What a horrible last vision to take to bed from TV One news – bug eyed Bob Harvey demanding new powers to make people obey his orders to stay away from the beach. "What the hell is going on when people are telling [officials] 'we're doing what we like?'".

What's going on Bob is adults exercising their rights as adults, to choose for themselves whether to take a risk that does not harm others. 'We're doing what we like' is exactly what people in free countries can tell pompous twits.  What justification is there for ordering them away? The only life they risk is their own. As adults they're entitled to eat themselves to death, to drink themselves to death, to ride motor bikes, to climb mountains, to refuse to take their medicine or to reject life-saving operations, to sell their houses and gamble away what they should save for their old age.

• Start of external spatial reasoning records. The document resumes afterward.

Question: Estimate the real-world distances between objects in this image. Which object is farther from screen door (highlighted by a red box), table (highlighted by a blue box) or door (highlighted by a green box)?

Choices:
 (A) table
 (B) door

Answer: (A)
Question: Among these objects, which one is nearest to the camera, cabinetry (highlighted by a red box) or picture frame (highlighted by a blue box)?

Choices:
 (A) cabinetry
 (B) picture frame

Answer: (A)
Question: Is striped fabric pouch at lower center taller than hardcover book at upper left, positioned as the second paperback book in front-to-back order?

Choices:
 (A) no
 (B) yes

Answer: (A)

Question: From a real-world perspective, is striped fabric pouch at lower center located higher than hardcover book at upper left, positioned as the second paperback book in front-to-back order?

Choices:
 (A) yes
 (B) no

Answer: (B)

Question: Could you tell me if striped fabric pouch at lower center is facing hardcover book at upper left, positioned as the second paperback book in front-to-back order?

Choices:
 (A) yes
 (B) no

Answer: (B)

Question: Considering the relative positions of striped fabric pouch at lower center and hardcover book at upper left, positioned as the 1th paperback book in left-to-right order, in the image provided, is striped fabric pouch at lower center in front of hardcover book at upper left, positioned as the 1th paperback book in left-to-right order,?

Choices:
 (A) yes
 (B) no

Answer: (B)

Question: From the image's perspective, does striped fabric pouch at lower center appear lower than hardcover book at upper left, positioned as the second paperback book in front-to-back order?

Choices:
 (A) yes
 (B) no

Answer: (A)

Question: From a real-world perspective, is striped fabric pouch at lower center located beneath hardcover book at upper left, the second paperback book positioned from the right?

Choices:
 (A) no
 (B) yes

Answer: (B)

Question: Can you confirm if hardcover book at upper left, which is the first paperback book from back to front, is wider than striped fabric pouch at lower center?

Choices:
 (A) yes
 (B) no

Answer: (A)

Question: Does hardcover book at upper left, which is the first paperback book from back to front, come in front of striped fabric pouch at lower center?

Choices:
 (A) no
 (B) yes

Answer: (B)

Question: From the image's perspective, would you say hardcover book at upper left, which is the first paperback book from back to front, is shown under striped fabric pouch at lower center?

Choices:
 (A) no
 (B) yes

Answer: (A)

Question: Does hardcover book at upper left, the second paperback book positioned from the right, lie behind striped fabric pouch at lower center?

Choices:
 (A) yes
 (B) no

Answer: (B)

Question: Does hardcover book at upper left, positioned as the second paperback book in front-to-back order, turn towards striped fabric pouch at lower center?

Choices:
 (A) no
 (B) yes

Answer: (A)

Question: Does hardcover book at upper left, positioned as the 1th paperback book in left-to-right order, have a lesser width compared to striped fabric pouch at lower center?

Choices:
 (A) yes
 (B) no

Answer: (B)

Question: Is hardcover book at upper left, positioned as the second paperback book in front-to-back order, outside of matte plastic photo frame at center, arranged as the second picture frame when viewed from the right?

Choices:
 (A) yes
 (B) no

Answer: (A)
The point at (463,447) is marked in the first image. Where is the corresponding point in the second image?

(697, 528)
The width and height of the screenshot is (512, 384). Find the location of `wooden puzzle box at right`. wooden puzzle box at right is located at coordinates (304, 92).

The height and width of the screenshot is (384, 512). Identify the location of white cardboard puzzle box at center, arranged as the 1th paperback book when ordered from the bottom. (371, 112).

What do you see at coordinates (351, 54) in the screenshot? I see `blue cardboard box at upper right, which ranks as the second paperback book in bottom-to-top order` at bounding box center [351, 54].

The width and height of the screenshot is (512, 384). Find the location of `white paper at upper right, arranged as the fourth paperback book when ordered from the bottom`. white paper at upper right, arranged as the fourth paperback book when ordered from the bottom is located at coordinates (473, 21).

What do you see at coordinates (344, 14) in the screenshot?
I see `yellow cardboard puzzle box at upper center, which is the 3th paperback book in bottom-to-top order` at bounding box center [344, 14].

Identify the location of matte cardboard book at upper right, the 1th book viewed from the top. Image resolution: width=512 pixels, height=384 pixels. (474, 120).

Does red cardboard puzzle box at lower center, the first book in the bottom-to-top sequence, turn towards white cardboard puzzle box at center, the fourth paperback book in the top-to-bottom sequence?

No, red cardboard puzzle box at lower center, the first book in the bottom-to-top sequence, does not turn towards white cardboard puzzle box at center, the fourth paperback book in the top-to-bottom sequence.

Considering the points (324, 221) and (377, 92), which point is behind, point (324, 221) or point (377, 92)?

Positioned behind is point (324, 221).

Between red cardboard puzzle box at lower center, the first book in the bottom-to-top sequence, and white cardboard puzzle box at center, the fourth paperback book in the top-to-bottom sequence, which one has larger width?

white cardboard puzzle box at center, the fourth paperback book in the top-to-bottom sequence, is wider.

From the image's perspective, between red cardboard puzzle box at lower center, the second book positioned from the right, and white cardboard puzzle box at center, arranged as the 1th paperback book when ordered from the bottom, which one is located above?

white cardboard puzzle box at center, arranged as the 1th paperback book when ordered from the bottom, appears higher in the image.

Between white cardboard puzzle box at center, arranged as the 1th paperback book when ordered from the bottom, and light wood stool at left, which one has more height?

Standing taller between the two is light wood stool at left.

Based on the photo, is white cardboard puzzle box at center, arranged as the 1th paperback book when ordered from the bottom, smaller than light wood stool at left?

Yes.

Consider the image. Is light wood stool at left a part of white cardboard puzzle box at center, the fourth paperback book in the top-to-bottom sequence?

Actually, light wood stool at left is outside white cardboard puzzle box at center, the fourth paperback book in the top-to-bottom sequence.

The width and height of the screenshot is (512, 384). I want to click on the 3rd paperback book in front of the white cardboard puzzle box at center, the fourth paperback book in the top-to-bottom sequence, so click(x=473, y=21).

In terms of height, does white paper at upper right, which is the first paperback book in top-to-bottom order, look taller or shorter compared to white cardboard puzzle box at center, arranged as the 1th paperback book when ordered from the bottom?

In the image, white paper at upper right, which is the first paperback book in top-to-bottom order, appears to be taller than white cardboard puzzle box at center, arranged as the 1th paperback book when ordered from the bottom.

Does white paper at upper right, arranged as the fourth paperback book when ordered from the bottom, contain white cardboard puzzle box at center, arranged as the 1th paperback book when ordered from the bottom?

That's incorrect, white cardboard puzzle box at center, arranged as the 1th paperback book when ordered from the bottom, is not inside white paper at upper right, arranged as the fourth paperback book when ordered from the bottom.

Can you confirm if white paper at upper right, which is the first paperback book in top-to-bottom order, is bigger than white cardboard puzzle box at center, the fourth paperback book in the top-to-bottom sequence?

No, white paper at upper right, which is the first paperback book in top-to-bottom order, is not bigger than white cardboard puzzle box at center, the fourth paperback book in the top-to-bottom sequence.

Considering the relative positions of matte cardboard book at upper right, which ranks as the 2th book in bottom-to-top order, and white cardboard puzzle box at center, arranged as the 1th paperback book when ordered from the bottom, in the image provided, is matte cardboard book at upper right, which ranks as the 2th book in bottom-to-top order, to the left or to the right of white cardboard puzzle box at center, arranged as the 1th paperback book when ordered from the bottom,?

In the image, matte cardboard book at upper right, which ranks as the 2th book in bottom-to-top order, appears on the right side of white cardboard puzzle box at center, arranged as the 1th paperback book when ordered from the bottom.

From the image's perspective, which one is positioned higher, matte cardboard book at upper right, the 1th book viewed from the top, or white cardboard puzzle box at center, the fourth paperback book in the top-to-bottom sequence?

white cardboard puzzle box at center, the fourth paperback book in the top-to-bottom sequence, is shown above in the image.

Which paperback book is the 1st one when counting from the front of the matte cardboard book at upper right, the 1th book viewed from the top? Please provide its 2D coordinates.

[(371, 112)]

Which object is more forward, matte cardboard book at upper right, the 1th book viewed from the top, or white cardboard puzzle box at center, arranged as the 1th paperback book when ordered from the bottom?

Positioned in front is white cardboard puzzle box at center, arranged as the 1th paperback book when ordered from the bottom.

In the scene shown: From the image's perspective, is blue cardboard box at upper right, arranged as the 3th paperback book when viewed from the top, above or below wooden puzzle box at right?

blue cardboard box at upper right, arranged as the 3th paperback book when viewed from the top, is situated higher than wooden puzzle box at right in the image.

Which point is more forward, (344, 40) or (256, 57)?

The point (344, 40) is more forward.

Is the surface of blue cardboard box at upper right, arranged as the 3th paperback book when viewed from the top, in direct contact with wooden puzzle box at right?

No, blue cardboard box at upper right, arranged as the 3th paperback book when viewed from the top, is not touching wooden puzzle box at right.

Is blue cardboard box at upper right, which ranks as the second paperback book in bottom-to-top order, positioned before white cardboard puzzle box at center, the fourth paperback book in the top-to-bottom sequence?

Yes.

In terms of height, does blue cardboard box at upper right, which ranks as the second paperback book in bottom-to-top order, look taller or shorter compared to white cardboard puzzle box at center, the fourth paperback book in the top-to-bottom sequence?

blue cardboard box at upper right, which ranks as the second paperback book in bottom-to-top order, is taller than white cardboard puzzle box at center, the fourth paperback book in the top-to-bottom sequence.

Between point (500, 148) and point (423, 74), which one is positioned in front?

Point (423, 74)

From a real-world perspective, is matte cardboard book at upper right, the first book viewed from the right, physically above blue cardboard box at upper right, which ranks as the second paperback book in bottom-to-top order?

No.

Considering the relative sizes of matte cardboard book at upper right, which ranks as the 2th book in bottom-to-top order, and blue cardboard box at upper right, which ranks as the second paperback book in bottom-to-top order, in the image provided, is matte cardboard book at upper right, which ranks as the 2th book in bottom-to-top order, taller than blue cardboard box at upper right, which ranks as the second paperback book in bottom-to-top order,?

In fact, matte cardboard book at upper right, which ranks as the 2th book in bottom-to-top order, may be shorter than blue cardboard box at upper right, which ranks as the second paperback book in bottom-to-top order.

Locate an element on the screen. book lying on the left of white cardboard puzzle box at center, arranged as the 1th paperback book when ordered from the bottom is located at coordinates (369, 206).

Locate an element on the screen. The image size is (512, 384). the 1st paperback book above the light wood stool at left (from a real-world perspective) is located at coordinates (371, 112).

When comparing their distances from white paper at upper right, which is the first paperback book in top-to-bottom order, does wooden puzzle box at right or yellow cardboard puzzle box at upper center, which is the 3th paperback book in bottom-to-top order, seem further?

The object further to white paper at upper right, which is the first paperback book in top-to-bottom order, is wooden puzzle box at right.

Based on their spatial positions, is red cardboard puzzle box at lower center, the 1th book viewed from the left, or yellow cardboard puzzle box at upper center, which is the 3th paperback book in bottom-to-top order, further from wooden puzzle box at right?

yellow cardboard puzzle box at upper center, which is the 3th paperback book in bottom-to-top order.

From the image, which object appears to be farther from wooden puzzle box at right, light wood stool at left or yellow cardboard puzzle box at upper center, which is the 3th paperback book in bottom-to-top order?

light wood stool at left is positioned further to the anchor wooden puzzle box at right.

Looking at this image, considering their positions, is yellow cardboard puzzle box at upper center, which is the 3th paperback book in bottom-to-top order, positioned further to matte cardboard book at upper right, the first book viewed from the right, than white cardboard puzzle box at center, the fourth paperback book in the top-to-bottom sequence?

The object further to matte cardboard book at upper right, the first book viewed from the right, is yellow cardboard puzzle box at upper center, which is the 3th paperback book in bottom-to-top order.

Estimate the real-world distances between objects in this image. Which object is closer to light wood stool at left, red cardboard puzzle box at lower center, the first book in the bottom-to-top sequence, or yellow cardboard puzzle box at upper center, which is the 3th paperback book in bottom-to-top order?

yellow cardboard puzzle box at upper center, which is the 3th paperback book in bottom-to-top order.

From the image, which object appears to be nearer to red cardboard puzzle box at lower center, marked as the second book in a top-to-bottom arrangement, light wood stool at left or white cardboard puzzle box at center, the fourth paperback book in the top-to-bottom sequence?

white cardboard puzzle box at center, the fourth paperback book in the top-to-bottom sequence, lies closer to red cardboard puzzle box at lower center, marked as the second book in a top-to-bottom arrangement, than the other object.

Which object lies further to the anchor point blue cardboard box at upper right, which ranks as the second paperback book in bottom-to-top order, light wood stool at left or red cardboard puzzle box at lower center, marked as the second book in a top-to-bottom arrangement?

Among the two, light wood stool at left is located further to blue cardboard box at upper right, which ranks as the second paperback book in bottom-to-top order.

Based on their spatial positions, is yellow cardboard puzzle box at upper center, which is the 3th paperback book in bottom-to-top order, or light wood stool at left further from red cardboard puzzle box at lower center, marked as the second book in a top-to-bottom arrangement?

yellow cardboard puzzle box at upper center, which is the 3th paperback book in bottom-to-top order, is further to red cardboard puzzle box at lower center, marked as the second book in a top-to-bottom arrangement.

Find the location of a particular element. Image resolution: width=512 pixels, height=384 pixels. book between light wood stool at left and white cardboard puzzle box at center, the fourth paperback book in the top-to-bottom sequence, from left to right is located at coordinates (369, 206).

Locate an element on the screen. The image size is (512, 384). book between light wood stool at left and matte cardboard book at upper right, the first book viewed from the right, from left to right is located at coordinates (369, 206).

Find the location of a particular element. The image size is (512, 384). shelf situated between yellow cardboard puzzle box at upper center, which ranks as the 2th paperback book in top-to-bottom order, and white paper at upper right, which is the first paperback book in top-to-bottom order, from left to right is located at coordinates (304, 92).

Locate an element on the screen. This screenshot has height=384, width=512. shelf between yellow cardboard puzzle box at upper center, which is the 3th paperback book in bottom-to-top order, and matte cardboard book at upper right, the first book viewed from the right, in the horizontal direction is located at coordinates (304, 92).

Why should Bob Harvey be entitled to stop them choosing to look at a rare freak of nature? If nanny does not want ordinary people to  ignore warnings she should stop crying wolf. From long experience most official warnings are likely to be tremulous twittering.

For months there's been a sign on a pathway near my house warning of closure because of 'serious danger' after part of it slumped. The sign was there so long that the feet tramping up the bank and around the sign made their own fresh track on their way to walk perfectly safely across the narrowed section of pathway above the slip.

As long as the tsunami rubberneckers and surfers accept that the rest of us are not obliged to risk our lives or assets rescuing them (as surfers do anyway), I respect their independence and their contempt for the nannyish bosses who now want to rule us all (in our own good of course).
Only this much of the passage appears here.